Why Are Men Drawn to Christianity?

February 21, 2022

I wrote an article not that long ago discussing whether Evangelical Christianity is a masculine lifestyle or not.

Essentially—no it isn’t. It’s patriarchal, but that doesn’t mean it’s masculine. Read the article here for the breakdown.

That being said, why are so many men drawn to Christianity?

Well, a Christian lifestyle promises many things that appeal to men who have more masculine energy or have more masculine personalities (which tends to be most men in the Church).

Here are some examples:

(Note: the behaviors and actions listed here are ones that involve masculine energy. That does not mean they are exclusively available to men. All humans, regardless of their sex or how they identify, contain varying amounts of both masculine and feminine energy. For more information about that, read this).

Leading a group or team

As I explored in the article I linked to above, 99% of men in the church don’t get to be the leader. Therefore, they are followers. However, that doesn’t mean they won’t seek out tiny roles around the church that allow them to taste the sweet, sweet sense of leadership.

I’ve noticed this most often comes in the form of “service” that involves manual labor. Get a bunch of church men together to build a fence, repair a roof, or paint a house and you’ll see the suppressed leadership of these guys come out in a very annoying way.

The problem is that many of these men haven’t embraced their suppressed desire for leadership in a very long time, so they all try to be in charge.
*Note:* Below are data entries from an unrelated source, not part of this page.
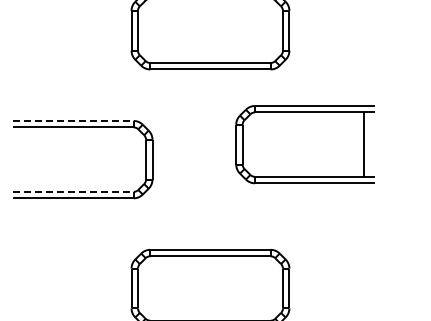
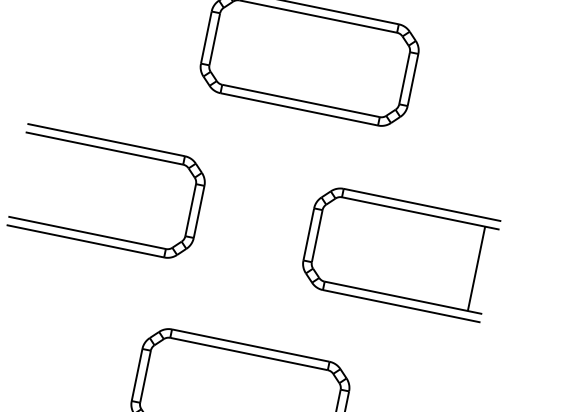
line: (74, 120) -> (107, 139), dashed -> solid
part: (304, 144) -> (398, 252), moved
line: (74, 191) -> (88, 232), dashed -> solid

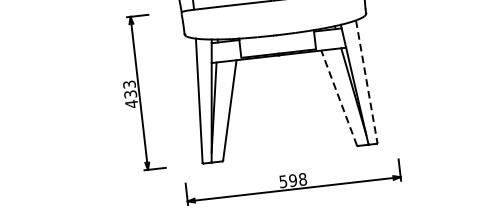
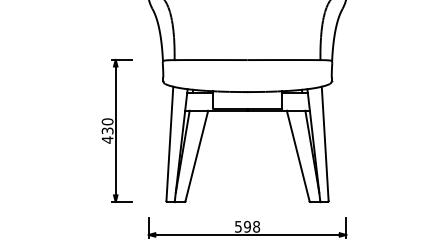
line: (367, 82) -> (325, 144), dashed -> solid
text: (129, 84) -> (107, 121), 433 -> 430
line: (339, 98) -> (298, 156), dashed -> solid

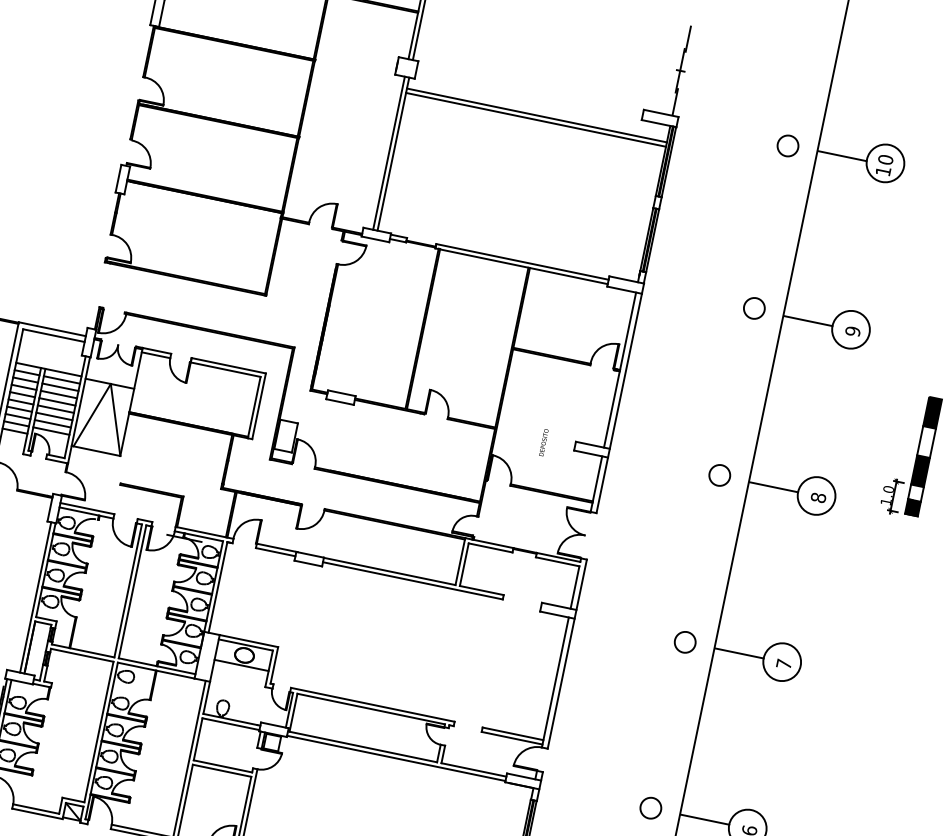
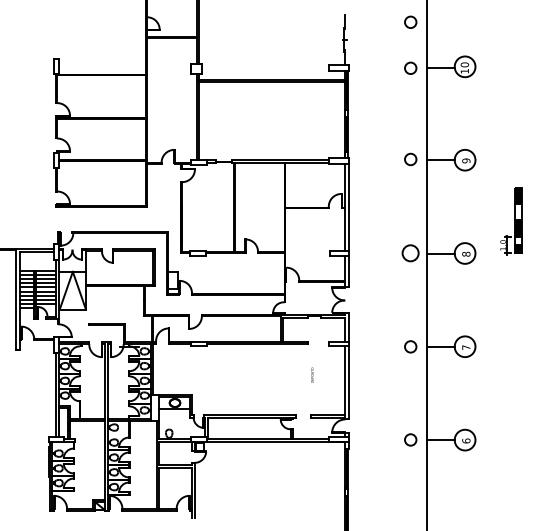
circle: (804, 62) -> (410, 21), added
text: (544, 441) -> (312, 374), moved
circle: (719, 474) -> (410, 252), size x1.4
I used to participate in events like this when I was younger and a Christian. Holy shit was it a cluster because none of these men wanted to miss out on their opportunity to lead a group of other men.
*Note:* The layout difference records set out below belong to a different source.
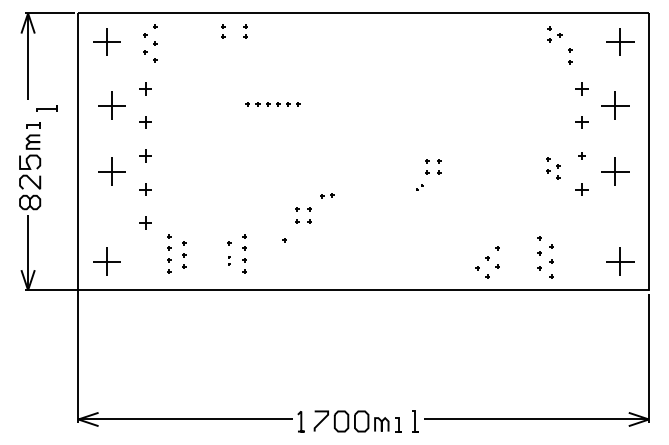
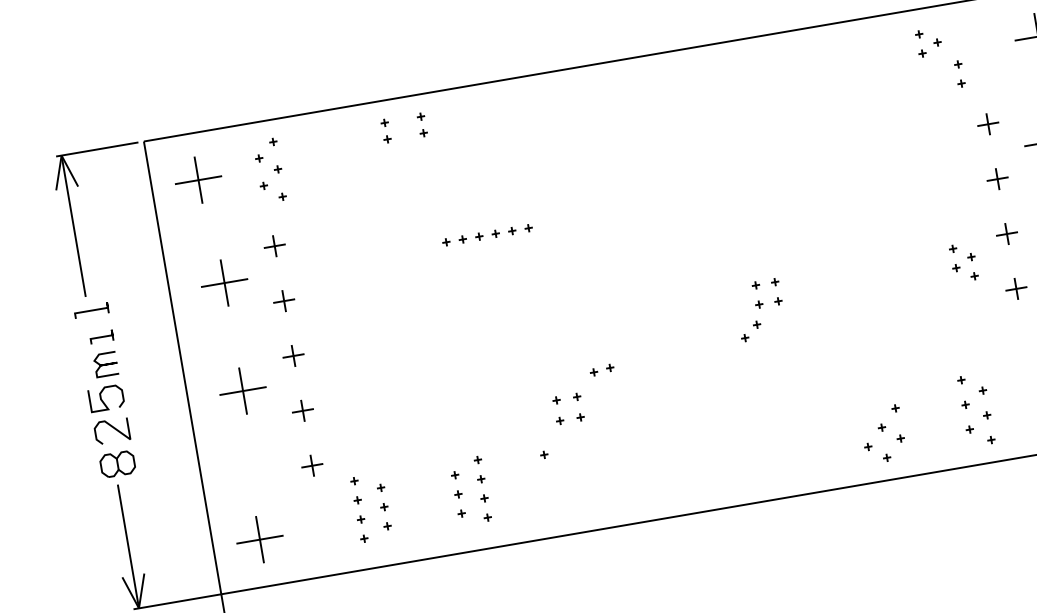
line: (46, 108) -> (90, 310), moved
part: (581, 155) -> (1006, 233), size x1.67
part: (419, 187) -> (750, 330), size x1.67
part: (229, 260) -> (460, 503), size x1.67

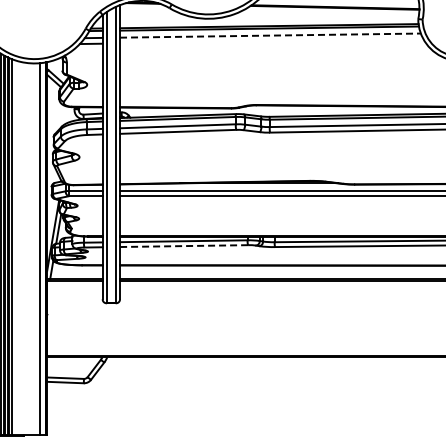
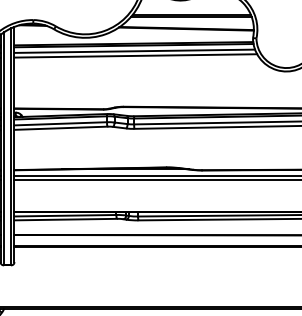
line: (270, 35) -> (134, 51), dashed -> solid
line: (271, 41) -> (135, 55), added
line: (183, 246) -> (65, 219), dashed -> solid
Debating and “saving” people from “wrong” points of view

This is a big one. There’s a lot of masculine energy tied up in having a battle of wits with someone else and winning. Of course, in this predominantly-male fantasy, the other person immediately admits they were wrong and instantly changes their point of view. But does this really ever happen? Hell no.

Teaching

This was a big thing at my old church. A lot of the men really liked being given “small groups” or Bible studies that they got to lead. If they couldn’t be in charge of the entire church, then damn it at least they got to be in charge of a small group of men, if only for one hour a week.
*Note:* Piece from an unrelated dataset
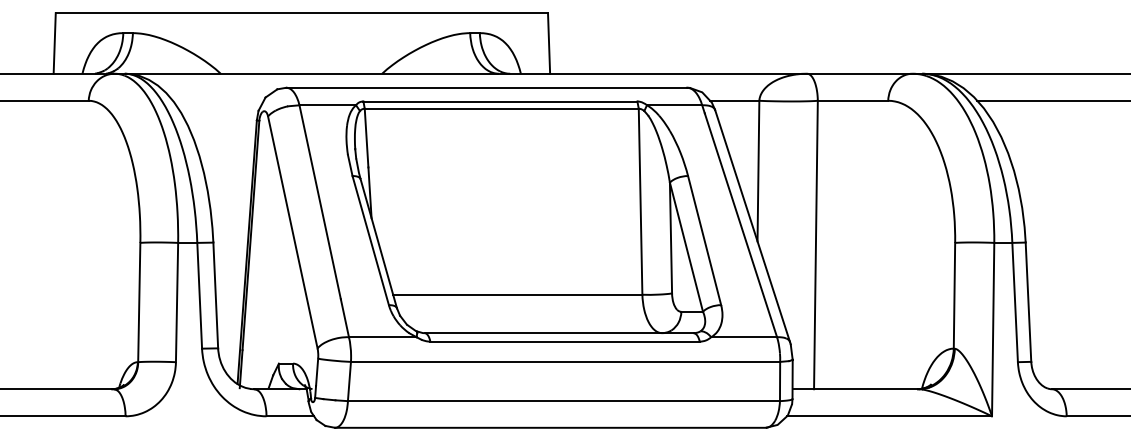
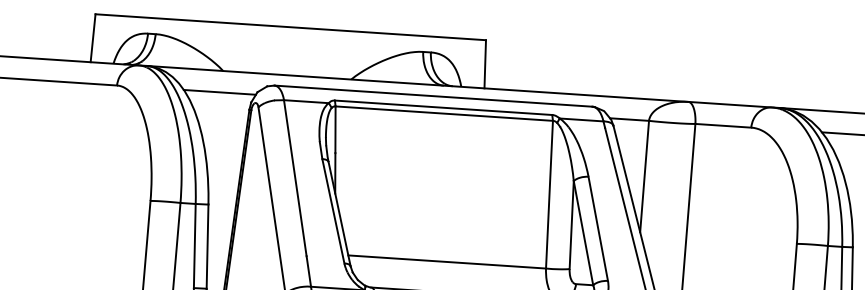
line: (217, 100) -> (219, 92), added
During that time, they got to teach. It’s a very masculine desire to share the knowledge, “wisdom,” and experience you’ve spent a lifetime gathering and disseminate it upon others who (ideally) hang on to your every word.

Going out and evangelizing

This is heavy shit for men because they feel like they are saving not only someone’s life, but their soul.

The desire to be the hero and save others is overflowing with masculine energy. It’s no wonder these themes are very much present and amplified in books and movies and video games that are primarily geared toward men.

Not only that, but deciding to dedicate a portion of your day to leaving the house (or your church) to evangelize on the street, pass out Bible tracts, or publicly pray for others makes many men feel like they’re doing something as opposed to passively sitting in church, singing praise and worship songs about surrender and grace.

I’ve written before about how the Perspectives class almost saved my faith. Perspectives is a Christian organization all about mission work and going out to the farthest flung corners of the earth to evangelize completely-unreached people groups. Looking back, one of the biggest reasons why this class resonated with me so strongly was because it really appealed to the masculine energy within me that had a desire to do something with my faith as opposed to just sitting around reading the Bible or praying.

They get to be the “spiritual head of the household.”

Leadership and respect is earned, but for the men who aren’t interested in honing themselves or putting in the hard work to earn the respect of others, being a Christian allows them to automatically assume the role of “spiritual head of the household.” As such, they get to be in charge of a woman who God supposedly designed specifically for him and who was taught from a young age to always be submissive to her husband no matter what.

I’ve written before about how simply being a man does not automatically mean you’re prepared to be the spiritual head of anything, or to even be ready for a long-term commitment or marriage. Men who think they can suddenly just do this and are “owed” love and respect lead to some very dangerous men indeed.

Conclusion

Even if you were a bad little Christian boy like me and failed to do pretty much everything on the list above, I’d be lying if I said these ideals didn’t stir something within me. For a good portion of my life, I admired men who leapt at these things and pulled them off, and I often visualized myself doing the same someday. I always thought that if I prayed a little harder or disciplined myself more, then I could rise to these masculine ideals that the Church and Christianity promised me.

Alas, it was not to be, because I ultimately began deconstructing my faith and eventually left my church and never looked back.